Schließlich soll es um das Geschlechterverhältnis bei den Professuren gehen. Ein wesentlicher Baustein der Förderung von Wissenschaftlerinnen in dieser Phase ist das Professorinnenprogramm, dessen zweite Programmphase gerade ausläuft. Wir schauen zurück auf Erfolge und Herausforderungen. Zugleich fragen wir uns, was es darüber hinaus an Möglichkeiten der Stärkung des Frauenanteils gibt.

 

Die Teilnahme am Fachtag ist kostenfrei. Der Fachtag richtet sich vorrangig an thematisch interessierte Angehörige sächsischer Universitäten und Hochschulen. Vertreter*innen anderer Einrichtungen, in- und außerhalb Sachsens, können auf Anfrage allerdings mit berücksichtigt werden. Nehmen Sie dazu bitte Kontakt mit uns auf.
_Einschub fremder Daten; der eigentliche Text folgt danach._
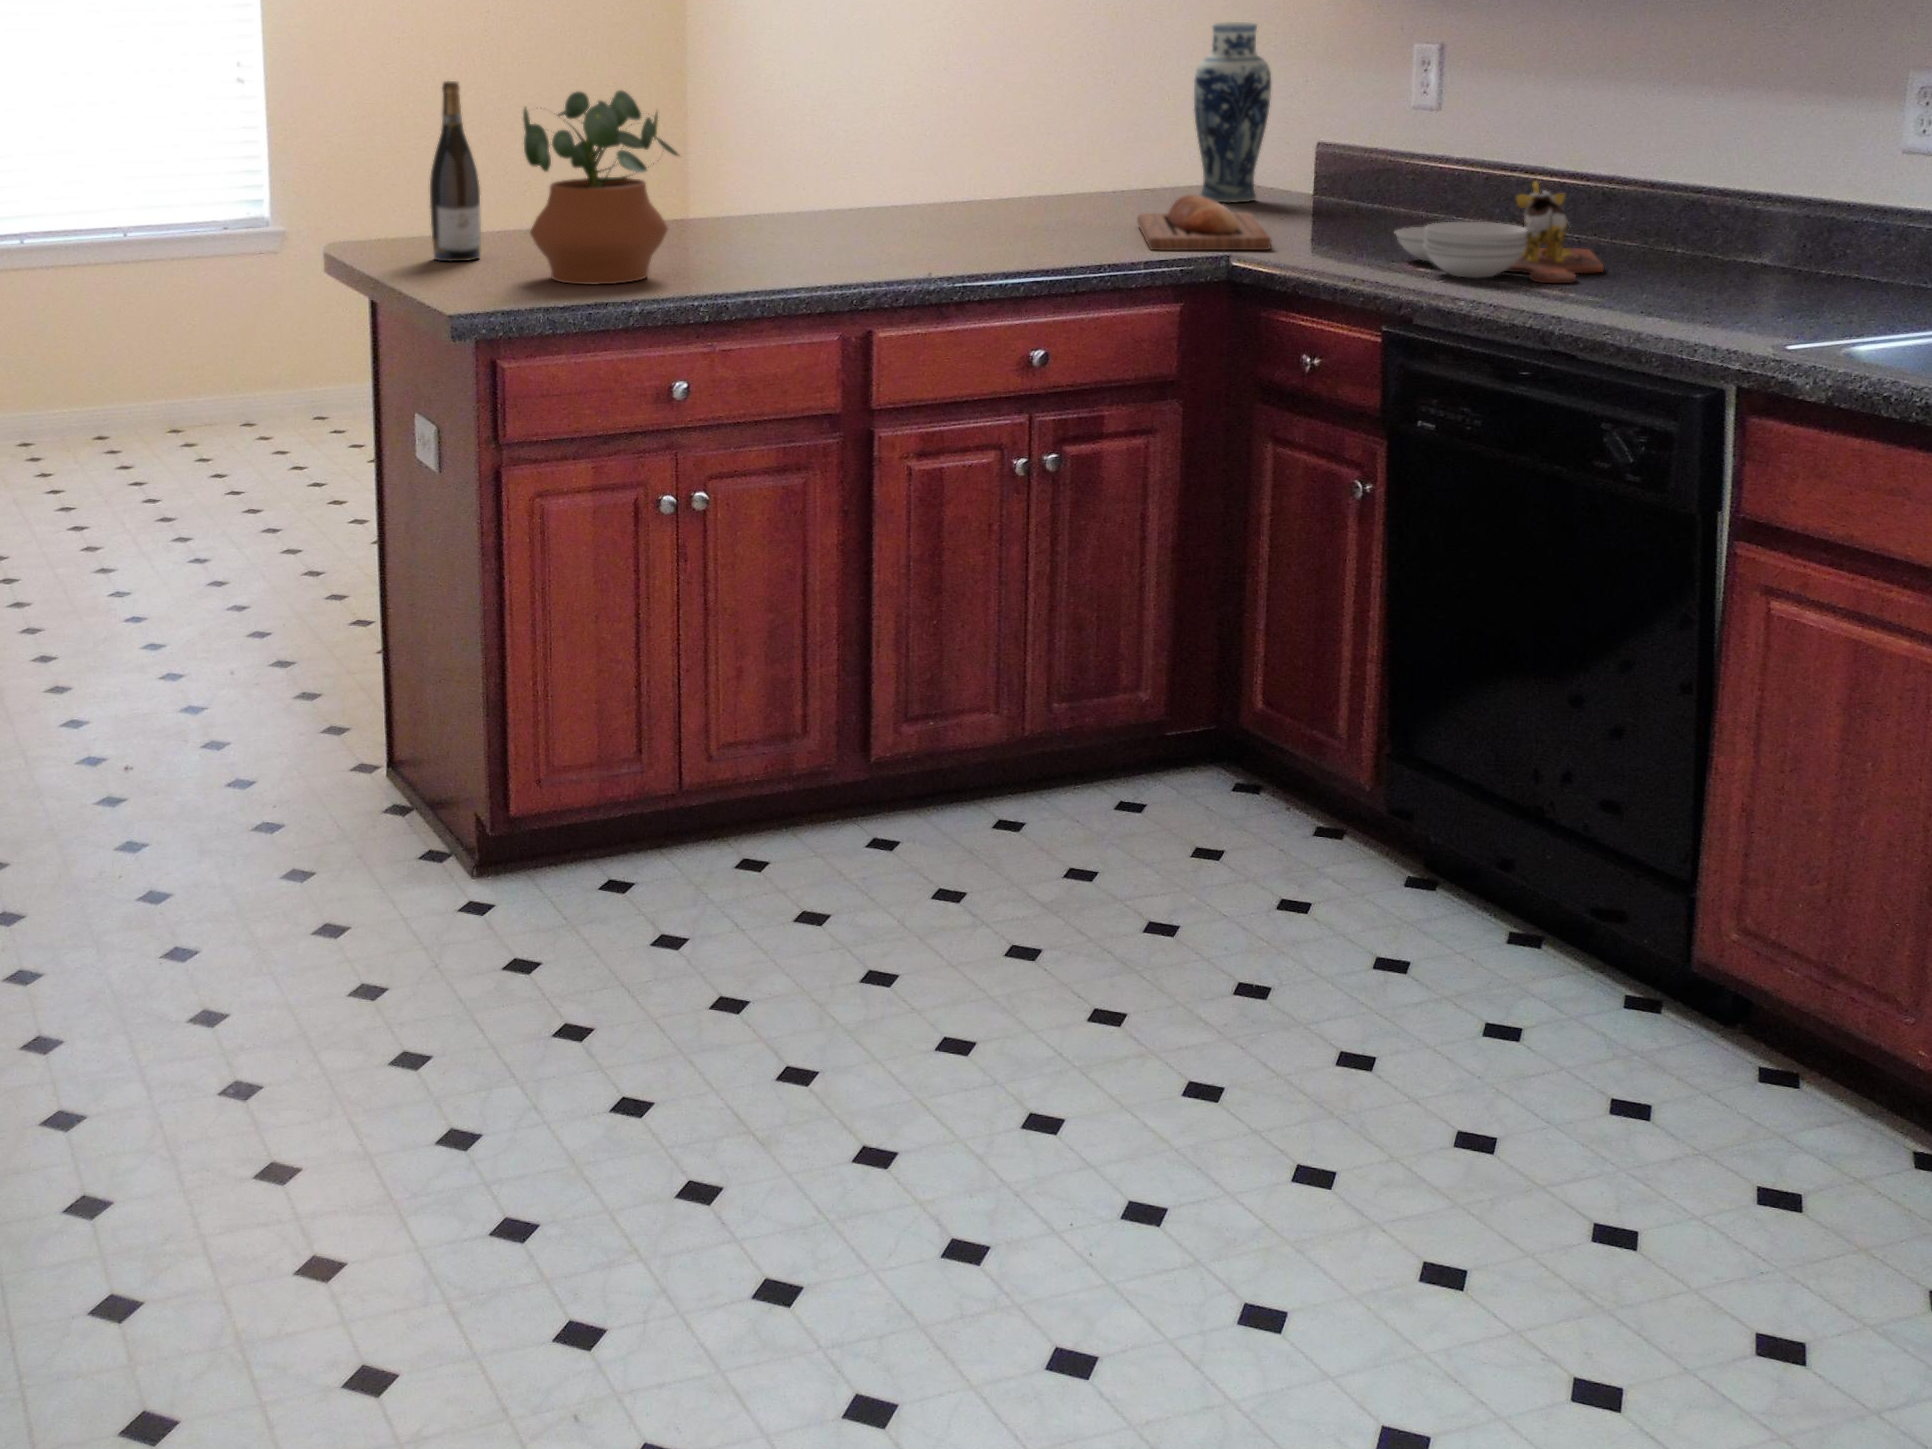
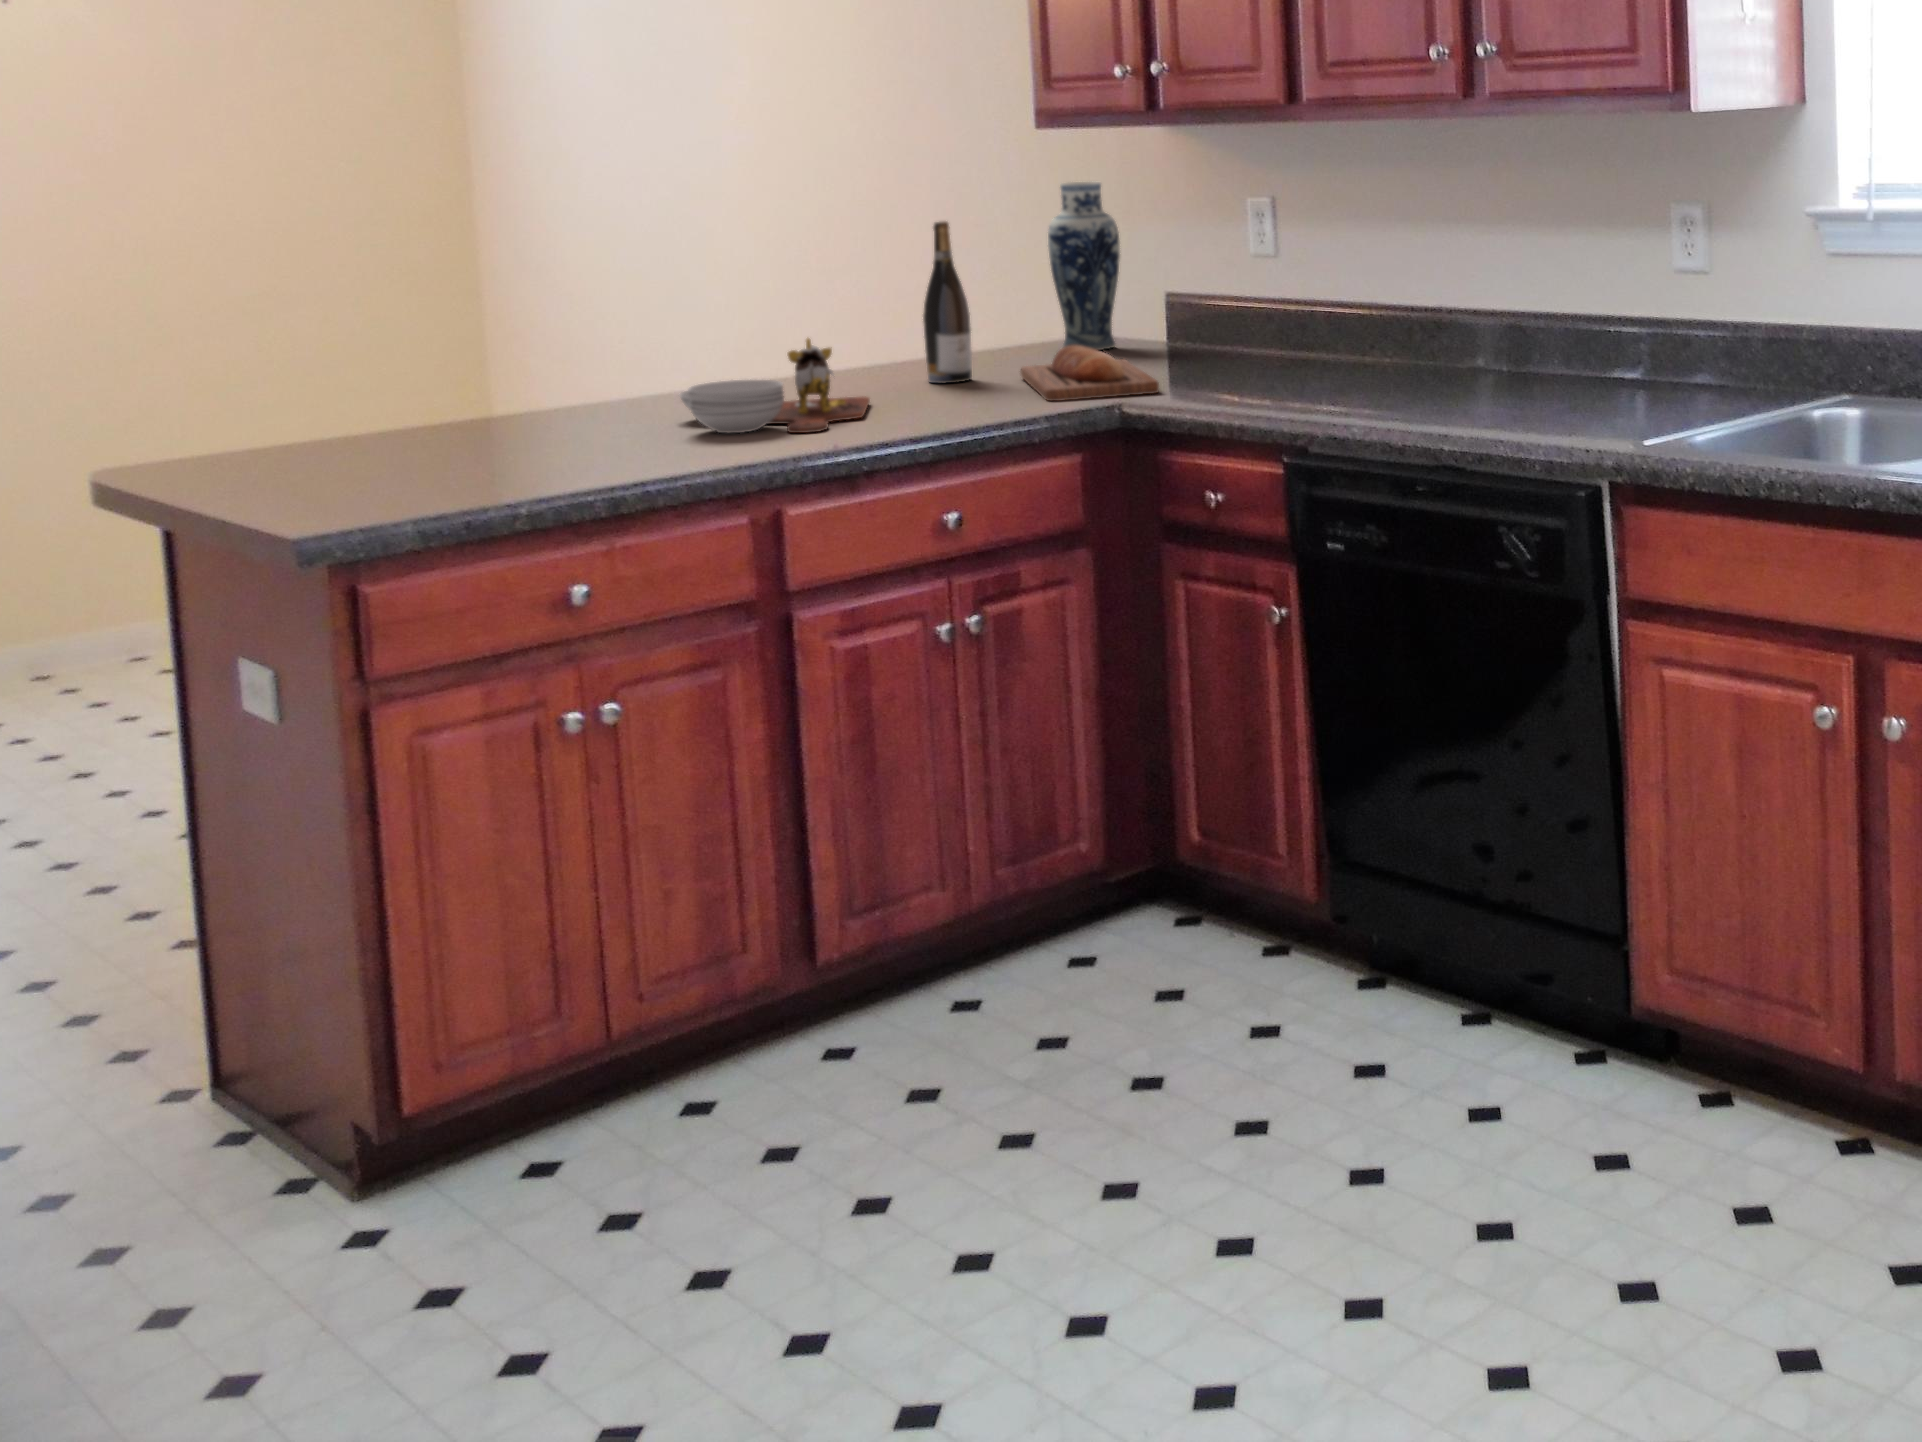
wine bottle: present [430,81,481,261] -> present [923,221,972,383]
potted plant: present [523,90,678,285] -> none [363,270,556,488]
cutting board: present [1394,182,1604,283] -> present [680,338,870,433]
Die Anmeldung wurde verlängert und ist nun bis zum 20.10.2017 möglich. Bitte nutzen Sie das folgende Formular.

 

* Zahlen für Sachsen 2015 (Quelle: Statistisches Landesamt Sachsen)

Anmeldung zum Fachtag

* Angaben notwendig, Anmeldung verlängert bis 20.10.2017

Programm

09.30 Uhr

Anmeldung

10.00 Uhr

Begrüßung
Grußwort der Gleichstellungsbeauftragten der TU Chemnitz, Karla Kebsch

10.15 Uhr

Forum A: Studienorientierung und Studiengestaltung

Judith Bräuer (Zentrale Koordinatorin im Niedersachsen-Technikum)
Niedersachsen-Technikum – ein Erfolgsrezept

Lina Taube (Stellv. zentrale Frauenbeauftragte der TU Berlin)
Integration von Gender- und Gleichstellungsaspekten in die Curricula – Checklisten als methodische Herangehensweise

11.45 Uhr

Mittagspause

12.30 Uhr

Führung
Die E3-Forschungsfabrik des Fraunhofer-Instituts für Werkzeugmaschinen und Umformtechnik als effiziente und nachhaltige Produktion der Zukunft

13.15 Uhr

Forum B: Karriereförderung nach dem Studium durch Mentoring & Co

Morena Groll & Maria Rosenbaum (Koordinierungsstelle Genderforschung & Chancengleichheit Sachsen-Anhalt)
Mit Mentoring zum Erfolg – Chancen & Herausforderungen

Dr. René Krempkow (HU Berlin)
Vereinbarkeit von Beruf und Familie als Bestandteil der Personalentwicklung für den wissenschaftlichen Nachwuchs in Deutschland

14.45 Uhr

Kaffeepause

15.00 Uhr

Forum C: Professuren – Förderung an der Spitze der akademischen Karriereleiter

Dr. Andrea Löther (CEWS / GESIS)
Evaluation des Professorinnenprogramms des Bundes und der Länder (2. Programmphase und Gesamtprogramm)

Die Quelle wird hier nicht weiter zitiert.